WSJ: ETH Now In A ‘Gray Zone’, But 2014 ICO Was Likely An ‘Illegal Securities Sale’
The Wall Street Journal reports that federal regulators are scrutinizing Ethereum to determine whether or not it should be retroactively classified as a security.
Ethereum (ETH), the world’s second largest cryptocurrency, is coming under particular scrutiny from U.S. federal regulators, the Wall Street Journal (WSJ) reports today, May 1. According to the WSJ, regulators are debating whether or not to classify it as a security under U.S. law.
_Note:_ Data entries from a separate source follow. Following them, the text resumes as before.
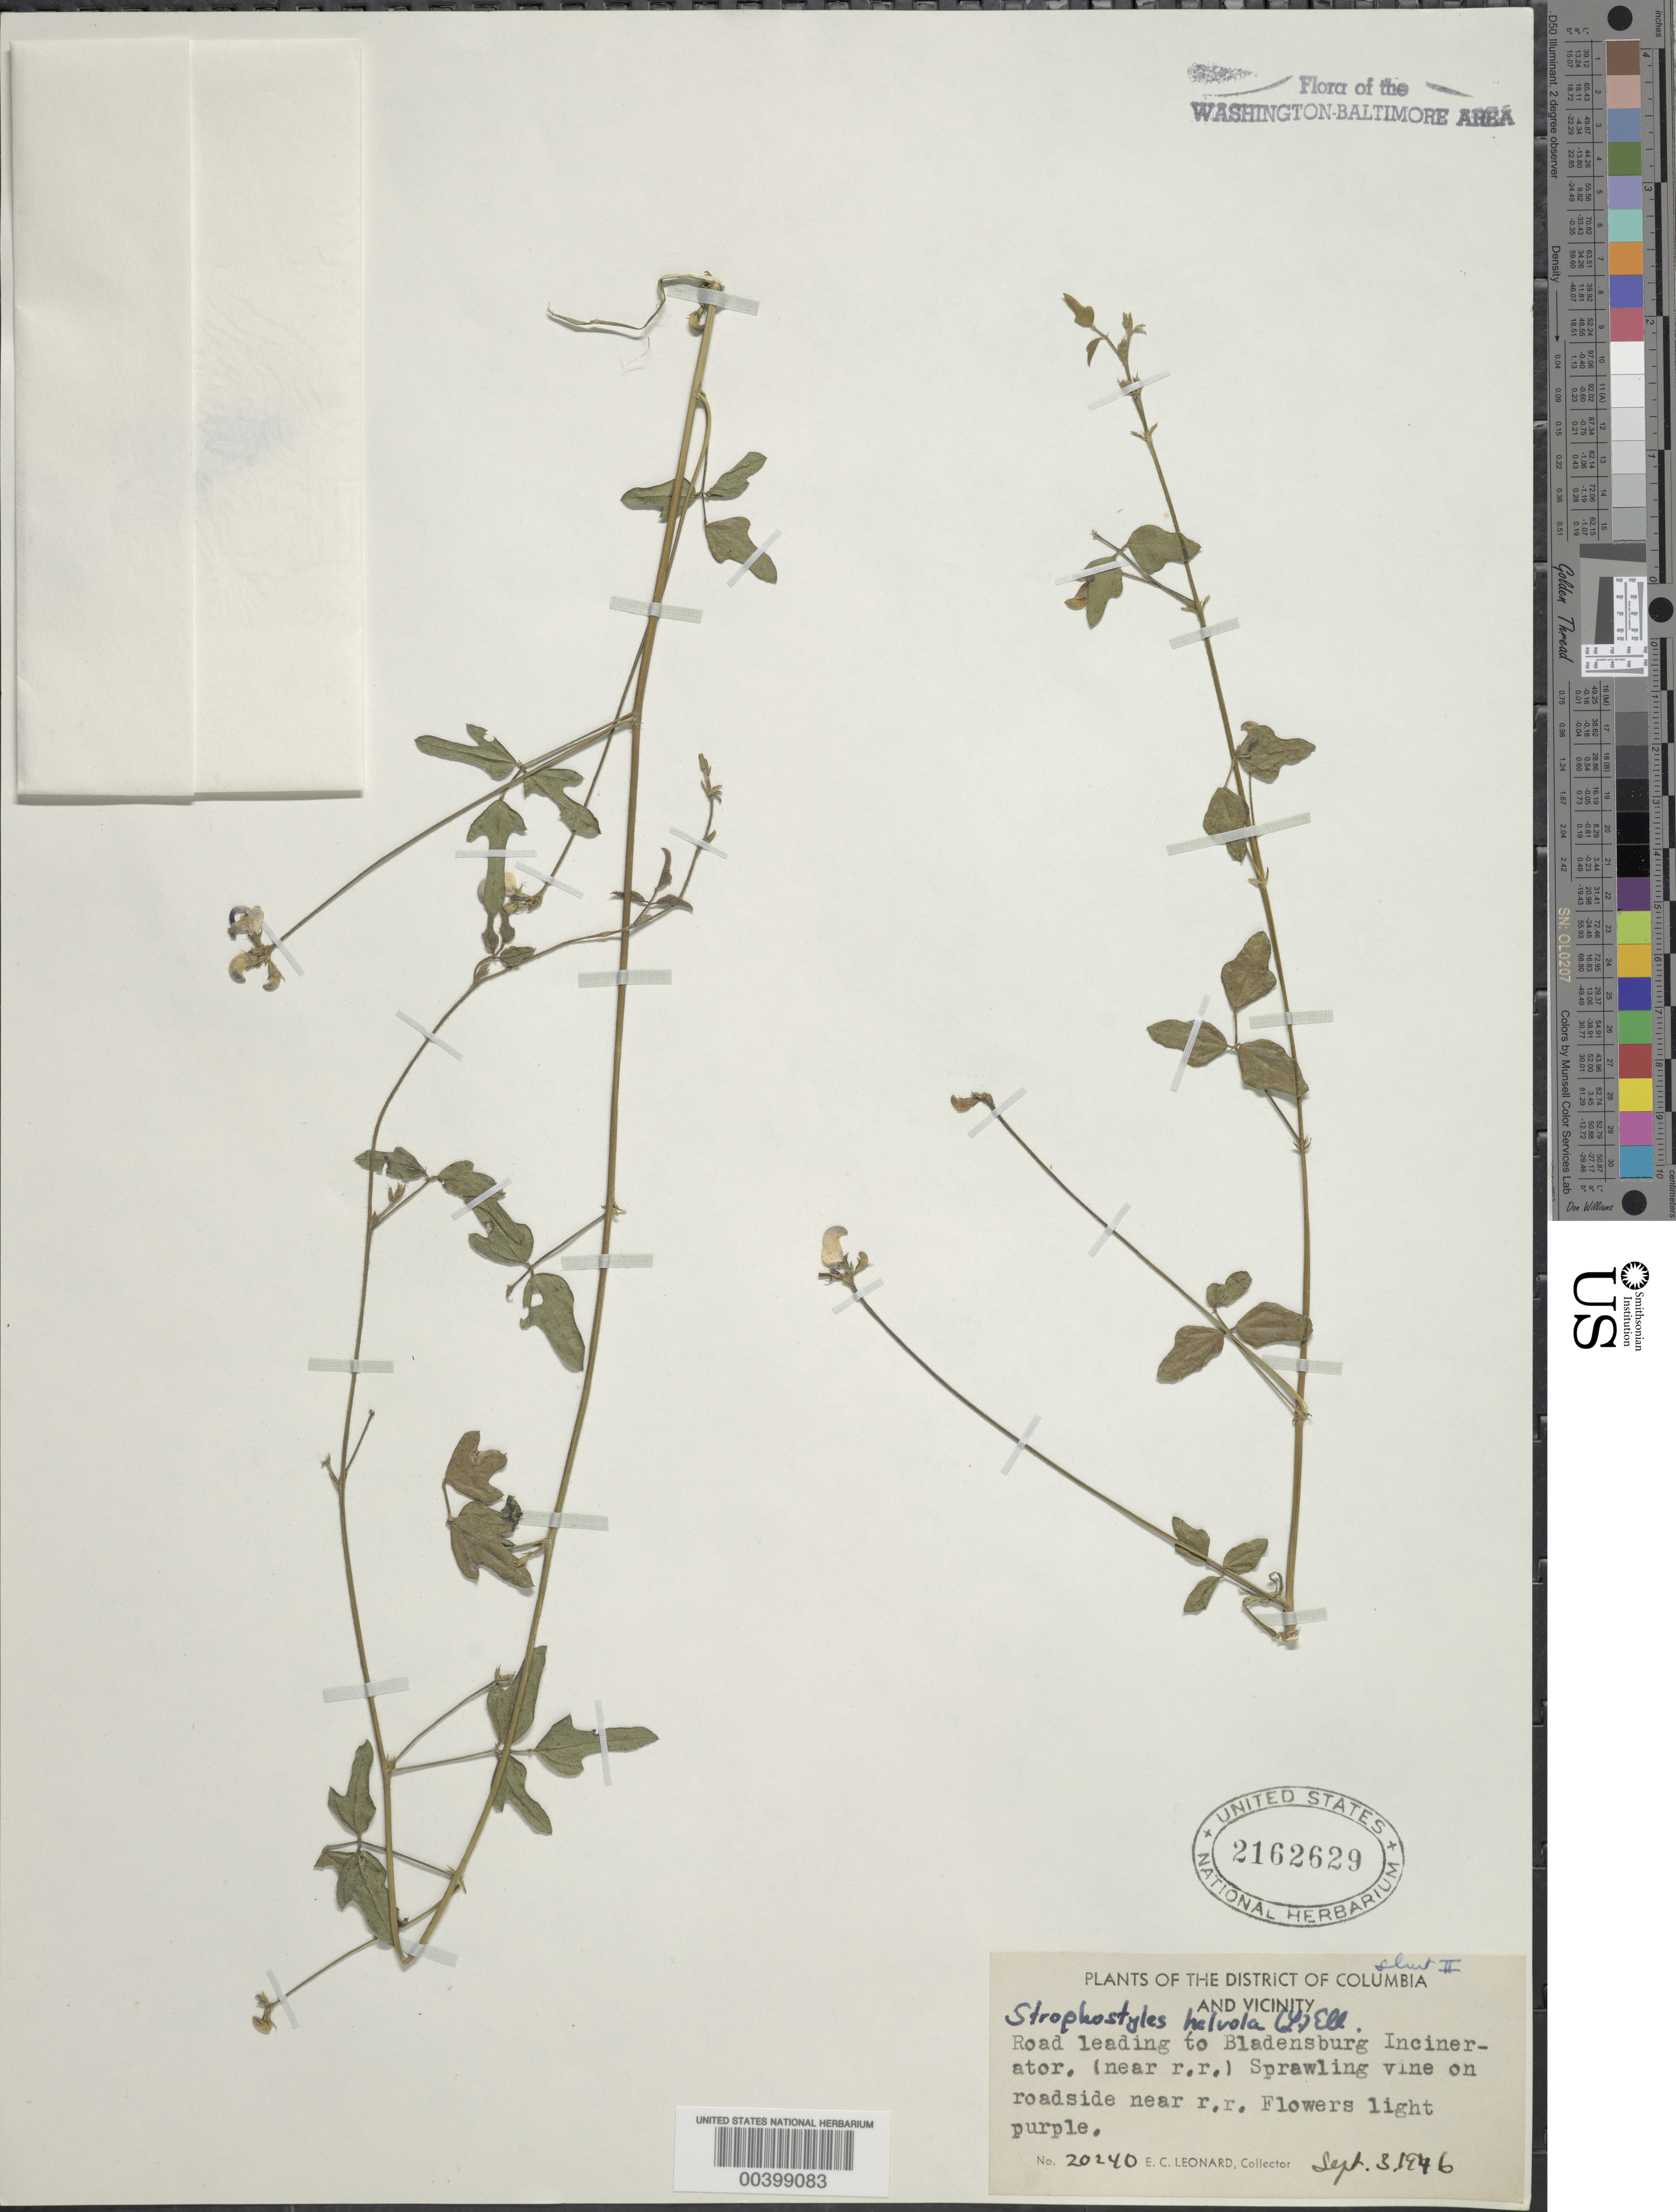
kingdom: Plantae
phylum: Tracheophyta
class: Magnoliopsida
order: Fabales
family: Fabaceae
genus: Strophostyles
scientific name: Strophostyles helvola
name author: (L.) Elliott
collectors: E. C. Leonard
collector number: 20240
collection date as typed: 03 Sep 1946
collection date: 1946-09-03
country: United States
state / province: Maryland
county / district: Prince George's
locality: Near Incinerator, south of Bladensburg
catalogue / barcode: US 2162629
The WSJ cites sources familiar with the matter, who report that regulators have declared that ETH, the world’s largest altcoin, is in a regulatory “gray zone”. A major concern reportedly being raised is how ETH was first distributed – in a sale of ETH starting in July 2014, the Ethereum Foundation raised over 31,000 BTC, (around $18.3 mln at the time) in one of the world’s first Initial Coin Offerings (ICOs).
Because the funds were used to develop the Ethereum platform, the WSJ's sources said regulators are concerned that the sale of ETH was arguably a securities sale, especially given that many investors likely bought the coins speculating that they would eventually rise in value.
If ETH is deemed a security, then under U.S. federal law it should have been registered as such with the U.S. Securities and Exchange Commission (SEC) back in 2014 before being sold to US investors, as the WSJ notes.
Regulators are reportedly also studying whether or not the Ethereum Foundation continues to wield influence over the coin’s value.
Former U.S. government regulator Gary Gensler told the WSJ that “there is no legal precedent” for ETH. In a speech last week, Gensler said that “there is a strong case” ETH could be a “noncompliant” security – meaning unregistered with the SEC. As Cointelegraph reported, however, Gensler noted that ETH may be able to avoid a securities classification, since the coins are now mined.
The Ethereum Foundation responded to Gensler’s claims last week, saying that it does not control the supply or demand of ETH and owns less than 1% of the amount in circulation.
According to the WSJ, a regulatory body that will include senior SEC and CFTC officials is scheduled to discuss possible measures on May 7.
Just last month, major VC investment firms Andreessen Horowitz and Union Square Ventures met privately with the SEC to argue for a broad regulatory exemption for ICOs.
ETH is currently trading at an average of $663 per coin, down almost 2 percent over the past 24 hours.